I (24f) have a younger sister (22f) and an older brother (26m). When me and my siblings were younger, our dad passed away from a sudden heart attack, it was very hard on us and our mom but we survived the years as best we could.
I got a job in high school and helped pay for things like dinner and bills while my brother was my sister and I's ride to and from places including school while mom who had been a stay at home mom also had to get a full time job as our dad was our bread winner.
After I graduated high-school my siblings and I started to become distant. I was constantly working as I had 3 jobs right out of high-school (one full time two part time) my sister was still in high-school and my brother left and got his own place. At this time, about 2020, is when my little sister, we'll call her M, met her now husband E in her Jr year of HS.
M and E got very close off the bat, but after a few months I started to notice some red flags between them both, things like E was emotionally abusive and M would cheat on him... but no matter how bad things got, they always were at each other's hips. Come to about 2021, M graduated and the day she turned 18, she left with E to live with him and to this day (2025) I still don't know where they live...
Over some time, M did some harsh things towards my brother, Mother, and I. Like I wouldn't see her or hear from her for months on end. Or she would randomly call me up because E was busy and she was board. Then came the holidays, she would spend 80% of the holidays with his side of the family, and then show up at 8pm or later for "dinner" with my siblings and our s/o's.
Little by little this was hurting a lot. However, the spring of 2025 was my final straw with her. After my dad passed, our extended family, (grandma's and paws) left us, I rarely spoke to them, they would say happy bday once a year then that was that type of thing. But one Saturday while I was working I got a call from my grandpa, because its rare I answered thinking something was wrong...no.
He called to ask if I was happy for my sister and her now "husband" as they just got married!? I asked him wtf he was talking about as I had no clue it had happened. My grandfather went on about how amazing it was and how he wished he could have been there, and what not.
Dumbfounded, I told him I was at work and had to hang up, but I turned around and called my brother and mother to ask them if they had heard, and no they had not. My mother and I were just lost for words, and my brother was fuming with rage. He ended up blowing up M's phone that night wanting answers, but I just figured it was a him and her decision on a whim and nothing more.

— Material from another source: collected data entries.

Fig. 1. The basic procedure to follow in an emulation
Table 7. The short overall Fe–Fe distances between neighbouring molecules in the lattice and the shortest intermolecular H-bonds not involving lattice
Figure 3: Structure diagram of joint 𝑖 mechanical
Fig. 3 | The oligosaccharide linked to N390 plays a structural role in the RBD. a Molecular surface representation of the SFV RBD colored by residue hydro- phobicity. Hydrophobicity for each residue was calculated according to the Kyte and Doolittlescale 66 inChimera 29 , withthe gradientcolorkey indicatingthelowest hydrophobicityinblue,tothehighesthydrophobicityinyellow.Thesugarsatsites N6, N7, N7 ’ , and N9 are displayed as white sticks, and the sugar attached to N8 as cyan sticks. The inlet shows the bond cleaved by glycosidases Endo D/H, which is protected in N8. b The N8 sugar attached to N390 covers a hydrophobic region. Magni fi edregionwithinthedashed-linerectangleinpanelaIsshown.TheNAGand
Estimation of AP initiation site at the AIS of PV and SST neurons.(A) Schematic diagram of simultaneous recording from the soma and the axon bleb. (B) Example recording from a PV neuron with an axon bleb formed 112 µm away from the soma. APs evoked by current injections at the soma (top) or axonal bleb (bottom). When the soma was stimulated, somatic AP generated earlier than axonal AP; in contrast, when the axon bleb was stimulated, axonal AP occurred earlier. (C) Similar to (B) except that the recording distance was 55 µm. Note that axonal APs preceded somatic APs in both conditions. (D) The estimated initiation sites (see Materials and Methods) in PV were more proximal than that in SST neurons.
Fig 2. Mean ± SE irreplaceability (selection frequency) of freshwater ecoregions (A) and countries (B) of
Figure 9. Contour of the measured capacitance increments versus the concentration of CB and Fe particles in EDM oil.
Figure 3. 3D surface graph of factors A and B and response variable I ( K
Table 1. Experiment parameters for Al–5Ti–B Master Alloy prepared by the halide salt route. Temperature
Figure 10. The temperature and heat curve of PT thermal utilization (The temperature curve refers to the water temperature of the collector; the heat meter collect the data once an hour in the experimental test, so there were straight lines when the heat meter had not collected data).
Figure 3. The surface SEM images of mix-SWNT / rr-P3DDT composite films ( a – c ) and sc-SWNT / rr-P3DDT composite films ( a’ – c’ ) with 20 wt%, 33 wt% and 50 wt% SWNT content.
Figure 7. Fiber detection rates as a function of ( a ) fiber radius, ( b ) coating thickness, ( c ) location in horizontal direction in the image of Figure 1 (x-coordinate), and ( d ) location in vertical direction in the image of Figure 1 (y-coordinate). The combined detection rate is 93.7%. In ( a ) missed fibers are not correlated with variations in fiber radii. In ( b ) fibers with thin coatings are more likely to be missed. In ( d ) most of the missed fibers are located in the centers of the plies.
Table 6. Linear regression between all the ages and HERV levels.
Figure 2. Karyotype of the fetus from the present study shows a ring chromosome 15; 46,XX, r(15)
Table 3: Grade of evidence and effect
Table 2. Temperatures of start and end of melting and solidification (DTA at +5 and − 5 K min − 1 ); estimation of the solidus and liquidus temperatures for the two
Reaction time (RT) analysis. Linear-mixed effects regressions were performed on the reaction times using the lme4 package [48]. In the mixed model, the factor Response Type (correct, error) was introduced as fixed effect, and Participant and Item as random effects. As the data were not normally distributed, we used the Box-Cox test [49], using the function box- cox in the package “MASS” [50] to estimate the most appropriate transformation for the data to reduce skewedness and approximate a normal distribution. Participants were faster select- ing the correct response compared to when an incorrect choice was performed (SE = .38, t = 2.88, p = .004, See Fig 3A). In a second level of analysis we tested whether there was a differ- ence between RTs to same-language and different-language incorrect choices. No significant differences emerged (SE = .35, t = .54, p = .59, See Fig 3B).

Until the next day, when E's mother posted photos of a full on wedding that had his entire family there. That did sting, but the hardest pill to swallow was the fact my dad's brother (our uncle) who tried to take my dad's 401k from my mom when my dad passed, knowing its all we had to live off of, gave M away. He was the only family member from our side at the wedding...
To add salt to the wound, my sister sent my mom and I "apologies" through text, but basically she said "I'm sorry you guys found out"...After all of this, my fiancé B and I are planning our wedding for 2027, and B does not want to invite her because of all of this that has gone down. I still love M, but I also don't know if I want her there, so AITA for not inviting my sister to my wedding?
VoxFugit said:
NTA. Sounds like this is a person who has chosen to go no contact with you even if you still love her. You aren’t sure you want her there. Why invite anyone other than those you are certain of to be with you on that special day?
tangential_quip said:
I think you are wasting your time being concerned about this since, based on what you have written it seems unlikely she will care or attend if you do invite her.
LolaSupreme19 said:
By her own actions, your sister doesn’t value a relationship with her immediate family. She makes no effort to contact you. Why reciprocate? Don’t invite her. If you feel kind, take a few photos and send them to her. NTA.
donname10 said:
NTA. You don't need her and neither does she. Move on. Live a happy life cut off all the toxicity. You can invite whoever you want or not inviting whoever you want. Live the life you want not the life others want for you. Also, remember one thing, this is also your fiancee's wedding as much as it is yours, if he doesn't want her there don't invite her.
6poundpuppy said:
NTA, but I’m kinda shocked that you would even consider inviting someone who decided you were no longer family and not worth a second thought for years. You no longer exist in her world so stop thinking of her as anything beyond a sister you once had but lost to distance and reasons out of your control.
FordWarrier said:
Your sister apologized; not because you weren’t invited; she was sorry you found out. She’s shown you that she has a different family now that doesn’t include you. Honor her wishes. Celebrate your wedding with those that love and support you. It doesn’t sound like your sister is one of them. NTA.
Good_Ad6336 said:
NTA. Your wedding should be a day you surround yourself with loved ones that love you back. Plus, how sure are you that she would even come or even care?